The country has 95,000 doctors, 84,000 nurses, and an indicator of nine doctors per every thousand inhabitants. In total numbers, this represents enough availability of medical personnel to, besides, help those who need it, the minister indicated at a press conference on Sunday.

Portal noted that authorities are being extremely careful when assessing the professional who can go out on a mission in other countries, making sure that his or her departure does not affect the service to the population.

Last week, the island sent some 500 health professionals to a dozen countries in response to requests from their governments to stop the expansion of Covid-19.

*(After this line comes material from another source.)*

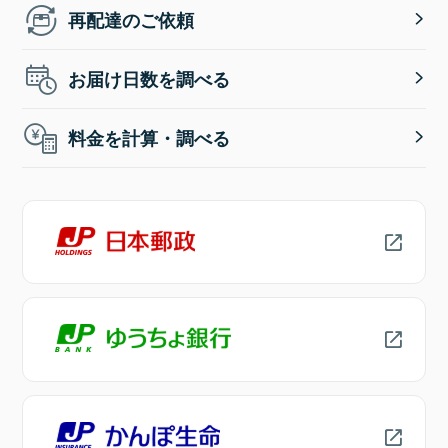
再配達のご依頼
お届け日数を調べる
料金を計算・調べる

According to MINSAP, Cuban personnel arrived in affected regions such as Lombardy, in Italy, and Andorra in Europe. In the Caribbean, it has sent  medical contingents to Jamaica. Dominica, St. Kitts and Nevis, Haiti, St. Lucia and Belize.

The teams are made up of doctors and nursing graduates, most of whom are members of the Henry Reeve International Brigade of doctors specialized in disaster situations and serious epidemics, created by the historical leader of the Cuban Revolution, Fidel Castro in September of 2005.

Since its foundation and before the Covid-19 epidemic, the Henry Reeve Brigade has sent  28 contingents to 22 countries, deploying some 7,9 thousand professionals, working in relief efforts in 16 flooding events, eight hurricanes, eight earthquakes, and four epidemics. Among them, three contingents were combating Ebola in West African countries.